FOR i% = 0 TO numWords - 1
PRINT RIGHT$("00" + LTRIM$(STR$(i%)), 3); " "; wordTable(i%); SPACE$(16 - LEN(wordTable(i%)));
NEXT i%: PRINT: PRINT
PRINT "hashTable()"
FOR i% = 0 TO hashTableSize - 1
PRINT RIGHT$("00" + LTRIM$(STR$(i%)), 3); " ";
wordIds = hashTable(i%)
FOR j% = 1 TO LEN(wordIds) STEP 2
PRINT CVI(MID$(wordIds, j%, 2));
NEXT j%
IF (POS(0) < 40) THEN
PRINT SPACE$(41 - POS(0));
ELSE
PRINT
END IF
NEXT i%: PRINT: PRINT
' prompt user
DO
LOCATE 22, 1: PRINT SPACE$(160);
LOCATE 22, 1: INPUT "Word: ", myWord
IF (LEN(myWord) = 0) THEN EXIT DO
wordFound = -1
' generate hash key for the word
myHashKey = getHash%(myWord)
' see if there's something in the hash table
wordIds = hashTable(myHashKey)
' search all wordTable indices registered under that hash
FOR i% = 1 TO LEN(wordIds) STEP 2
IF LCASE$(wordTable(CVI(MID$(wordIds, i%, 2)))) = LCASE$(myWord) THEN
wordFound = CVI(MID$(wordIds, i%, 2))
EXIT FOR
END IF
NEXT i%
' summary
PRINT CHR$(34); myWord; CHR$(34); " ";
IF (wordFound = -1) THEN
PRINT "not found"
ELSE
PRINT "found: wordTable("; LTRIM$(STR$(wordFound)); "), via ";
PRINT "hashTable("; LTRIM$(STR$(myHashKey)); ")"
END IF
DO: LOOP UNTIL LEN(INKEY$)
LOOP
' list of random stuff
DATA "pizza","yogurt","pasta","chicken","soup","shoes","books","shirts"

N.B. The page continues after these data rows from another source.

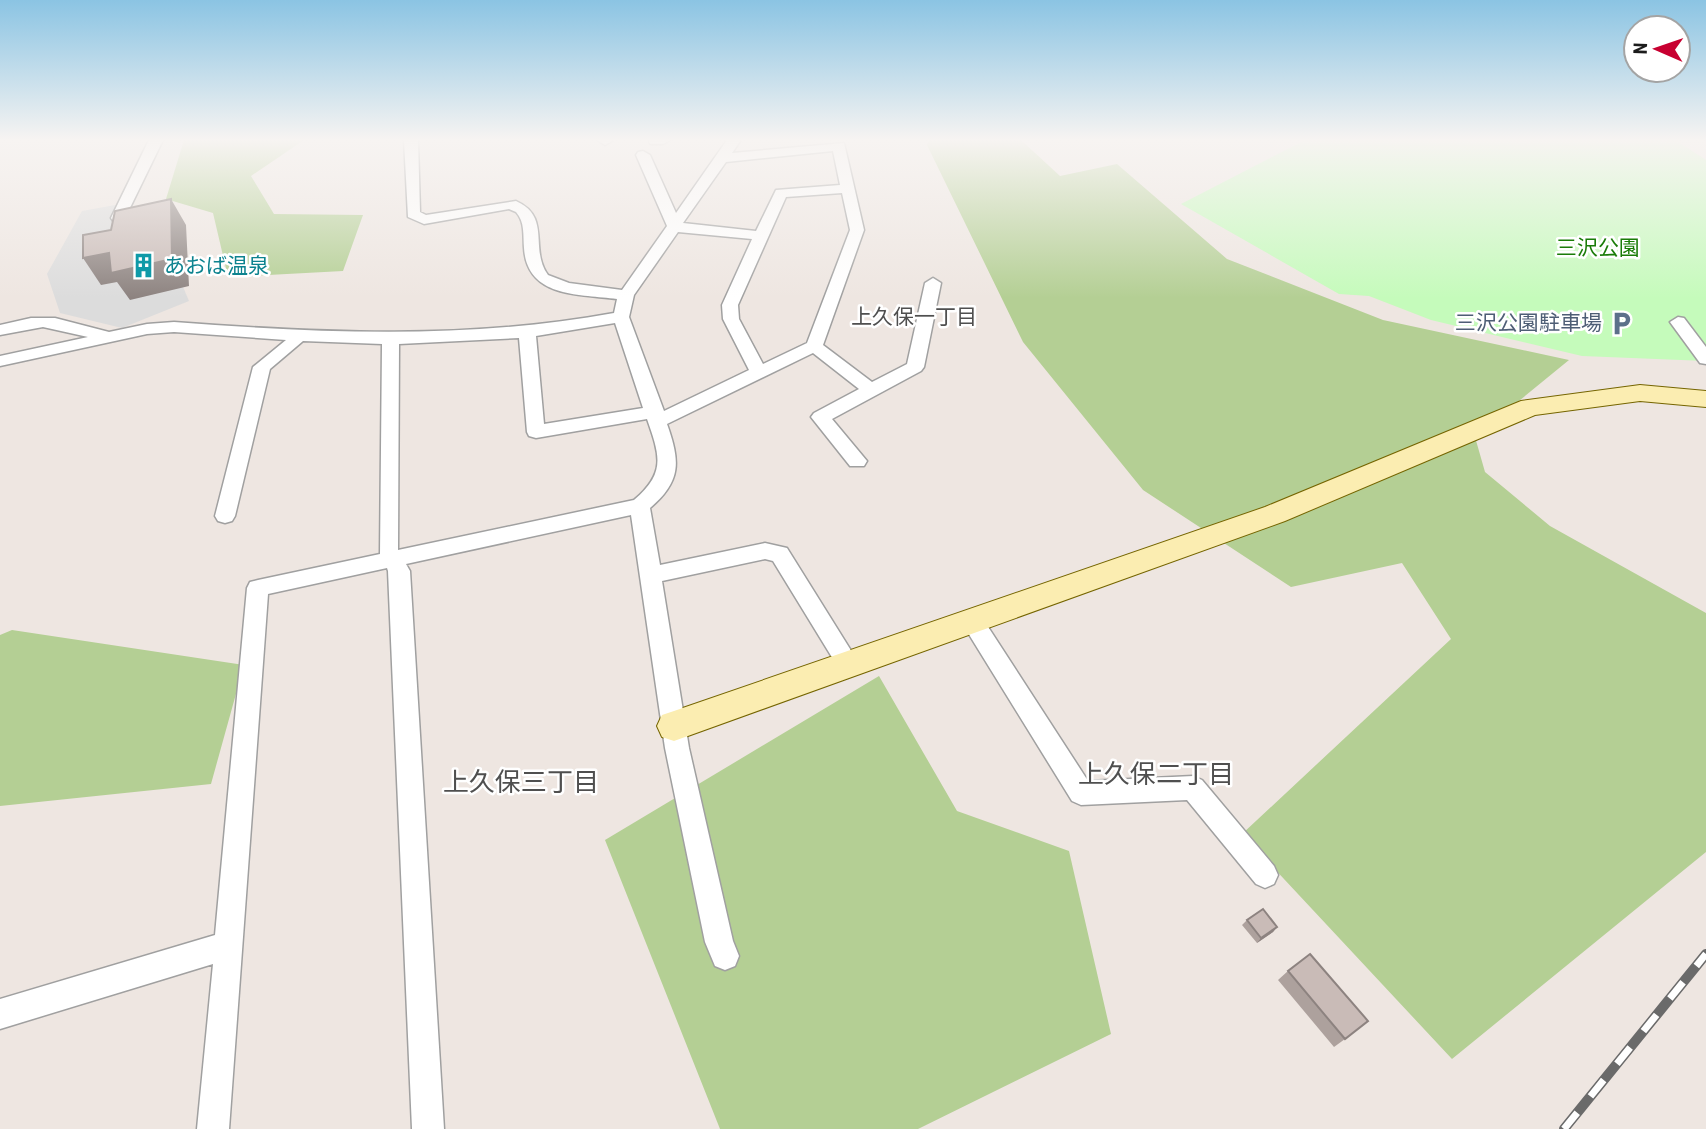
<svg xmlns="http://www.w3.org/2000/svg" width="1706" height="1129" font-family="'Roboto Condensed','Noto Sans JP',sans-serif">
  <rect width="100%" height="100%" fill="#eee6e1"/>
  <path fill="#b4cf94" d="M 184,140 L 304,140 L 251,176 L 274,214 L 363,215 L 343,271 L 228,277 L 213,213 L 166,199 Z
    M 929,140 L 1021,140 L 1060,176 L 1117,164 L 1227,259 L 1383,320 L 1569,360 L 1475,437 L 1485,472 L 1550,526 L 1706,613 L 1706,852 L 1452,1059 L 1242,834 L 1451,639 L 1402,563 L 1291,587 L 1143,490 L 1023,342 L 927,145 Z
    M 12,630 L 244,665 L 211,784 L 0,806 L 0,635 Z
    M 879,676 L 957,811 L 1069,851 L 1111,1034 L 918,1129 L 720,1129 L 605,840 Z"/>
  <path fill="#c5fbbb" d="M 1305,140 L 1675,140 L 1706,160 L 1706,361 L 1582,356 L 1431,320 L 1369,296 L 1339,294 L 1181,204 Z"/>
  <path fill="#dcdcdc" d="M 115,205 L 155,221 L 189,301 L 122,328 L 60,313 L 47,274 L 82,211 Z"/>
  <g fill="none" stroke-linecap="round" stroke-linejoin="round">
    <defs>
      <path id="street" d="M 149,140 L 163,140 L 125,218 L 123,221 L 113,221 L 111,218 Z
        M 404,140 L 418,140 L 420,212 L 426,215 L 516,201 C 552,217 529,249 548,275 L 569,283 L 622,290 L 667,226 L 636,155 L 638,152 L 643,151 L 650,155 L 676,213 L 727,140 L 741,140 L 732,153 L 844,143 L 864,230 L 823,345 L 872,382 L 907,364 L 925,283 L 933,278 L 941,283 L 924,367 L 921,371 L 832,419 L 867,461 L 864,466 L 850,466 L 811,417 L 814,413 L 859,389 L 813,353 L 667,424 C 680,461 682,481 650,508 L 660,565 L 765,543 L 787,548 L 860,665 L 857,672 L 849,675 L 841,672 L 773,561 L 765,559 L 662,581 L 689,748 L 733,941 L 739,956 L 735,966 L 725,970 L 715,966 L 705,942 L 665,748 L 631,515 L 406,564 L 410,571 L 444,1129 L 412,1129 L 388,571 L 387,568 L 268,594 L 229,1129 L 197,1129 L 213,964 L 0,1029 L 0,999 L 215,935 L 247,588 L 250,582 L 258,580 L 380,554 L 382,344 L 303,341 L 270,369 L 235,516 L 232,521 L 225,523 L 218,521 L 215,516 L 253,367 L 286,340 L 174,332 L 147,334 L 0,366 L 0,356 L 88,337 L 43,327 L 0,335 L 0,325 L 31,318 L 55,318 L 109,332 L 147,324 L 174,322 C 322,333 467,340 614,313 L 617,299 C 579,294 527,298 524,248 C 523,235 525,222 516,212 L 509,209 L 424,224 L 408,217 ZM 833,151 L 840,185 L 776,190 L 756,231 L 683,223 L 726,162 ZM 842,193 L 850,230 L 807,343 L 763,364 L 739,319 L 738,305 L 786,197 ZM 678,232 L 752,239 L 722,305 L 723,319 L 749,370 L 664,411 L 629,317 L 634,295 ZM 615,323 L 643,408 L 544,424 L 536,336 ZM 519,338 L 527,432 L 529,436 L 536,438 L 647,419 C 660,456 666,473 634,500 L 398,550 L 399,344 Z
        M 597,140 L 611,140 L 612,141 L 605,145 Z
        M 649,140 L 670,140 L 663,144 L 650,144 Z
        M 1678,317 L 1684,318 L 1706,347 L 1706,364 L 1700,363 L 1670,322 Z
        M 973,613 L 981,616 L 1088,781 L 1193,776 L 1202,780 L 1274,866 L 1278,875 L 1274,884 L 1265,888 L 1256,884 L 1187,800 L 1081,805 L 1072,801 L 965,628 L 962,622 L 965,616 Z"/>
      <path id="secondary" d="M 1640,385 L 1706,391 L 1706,407 L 1640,401 L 1535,415 L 1285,521 L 674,741 L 662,737 L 657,726 L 662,715 L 674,711 L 1265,507 L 1521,401 Z"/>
    </defs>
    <use href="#street" stroke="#a0a0a0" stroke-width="3"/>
    <use href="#secondary" stroke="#756501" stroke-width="2"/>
    <use href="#street" fill="#fff" fill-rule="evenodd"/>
    <use href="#secondary" fill="#fbedb1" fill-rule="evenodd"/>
    <defs>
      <path id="rail" d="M 1564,1129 L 1706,954"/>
    </defs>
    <use href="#rail" stroke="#6a6a6a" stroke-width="10"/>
    <use href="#rail" stroke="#fff" stroke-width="7" stroke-dasharray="21" stroke-linecap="butt"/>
  </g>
  <path fill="#ada19d" d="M 1247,920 L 1277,927 L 1273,932 L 1257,943 L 1242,925 Z
    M 1288,971 L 1345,1039 L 1334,1047 L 1278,980 Z"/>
  <path fill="#8d8380" d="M 171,199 L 186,225 L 189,286 L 130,300 L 117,282 L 101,285 L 83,258 Z
    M 1277,927 L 1273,932 L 1257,943 L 1261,938 Z"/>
  <path fill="#c9bbb7" stroke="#8d8380" stroke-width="2" d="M 171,199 L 172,259 L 111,273 L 109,253 L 83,258 L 83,235 L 111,230 L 115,211 Z
    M 1263,909 L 1277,927 L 1261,938 L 1247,920 Z
    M 1310,954 L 1368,1021 L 1345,1039 L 1288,971 Z"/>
  <linearGradient id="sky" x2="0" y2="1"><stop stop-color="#8bc4e3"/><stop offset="0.47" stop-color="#f7f4f2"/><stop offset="1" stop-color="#f7f4f2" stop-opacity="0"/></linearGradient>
  <rect width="1706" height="298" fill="url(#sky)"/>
  <defs>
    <symbol id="building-bare" viewBox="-9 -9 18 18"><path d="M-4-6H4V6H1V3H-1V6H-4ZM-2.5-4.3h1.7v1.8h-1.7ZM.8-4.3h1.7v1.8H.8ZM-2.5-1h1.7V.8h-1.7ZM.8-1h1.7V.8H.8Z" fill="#0f9aa8" stroke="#fff" stroke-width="2.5" paint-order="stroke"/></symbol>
    <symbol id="parking-bare" viewBox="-9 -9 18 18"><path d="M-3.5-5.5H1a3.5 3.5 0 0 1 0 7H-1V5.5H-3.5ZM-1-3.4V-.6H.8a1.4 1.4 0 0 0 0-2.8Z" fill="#5c6f8a" stroke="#fff" stroke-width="2.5" paint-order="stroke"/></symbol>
  </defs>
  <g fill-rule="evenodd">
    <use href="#building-bare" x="126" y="248" width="35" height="35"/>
    <use href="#parking-bare" x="1604" y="306" width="35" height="35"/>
  </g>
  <g text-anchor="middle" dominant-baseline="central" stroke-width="5" stroke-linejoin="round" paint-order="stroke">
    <g font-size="21" fill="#1a7c08" stroke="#fff">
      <text x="1598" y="248">三沢公園</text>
    </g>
    <g font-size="21" fill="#0d838f" stroke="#fff" text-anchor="start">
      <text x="164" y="266">あおば温泉</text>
    </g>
    <g font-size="21" fill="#4f4f4f" stroke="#fff">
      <text x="914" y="317">上久保一丁目</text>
    </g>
    <g font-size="21" fill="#4e5e75" stroke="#fff" text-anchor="end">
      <text x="1602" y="323">三沢公園駐車場</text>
    </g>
    <g font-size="26" fill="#4f4f4f" stroke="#fff">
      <text x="1156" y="774">上久保二丁目</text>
      <text x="521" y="782">上久保三丁目</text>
    </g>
  </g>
  <g transform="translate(1657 49) rotate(272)"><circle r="33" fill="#ffffff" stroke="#a4a4a4" stroke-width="2"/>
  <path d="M0-5L12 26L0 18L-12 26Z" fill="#c80031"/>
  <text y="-10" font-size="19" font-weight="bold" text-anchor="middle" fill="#1c1c1c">N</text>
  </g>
</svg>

DATA "knife","computer","clock","phone","light","water","soda","hat"
DATA "wallet","bucket","bin","calendar","broom","saw","scissors","guitar"
DATA "raft","tree","bottle","bed","tv","rope","door","stairs",""
' generate a hash from a simple character string
FUNCTION getHash% (src AS STRING)
DIM sum AS INTEGER
FOR i% = 1 TO LEN(src)
sum = (sum + (((ASC(MID$(src, i%, 1)) OR 32) - 97) * (i% * 26))) MOD hashTableSize
NEXT i%
getHash% = sum
END FUNCTION
It's very fast because we essentially break down a large list into smaller lists we can search linearly, and the hash key tells us which list we have to search in order to retrieve what we want. This technique can search lists of over 1,000 items in no time, even on a 8Mhz! You can test it out by writing your own code using a list of common english words (there's a much larger list over here.) Just remember that you need a good algorithm that returns evenly distributed hash keys, and a hash table that is large enough to reduce the odds of multiple entries being located at the same spot.
If you were to work with very large datasets straight from files, the disk device will be a bottleneck. Try to combine both a hash table and a binary search: in case of collision, insert new ids into the list by alphabetical order, so a binary search could be used in place of a linear search. When looking for variable-length structures in a file, create an extra table that would point to the offset of each entry... the possibilities are endless!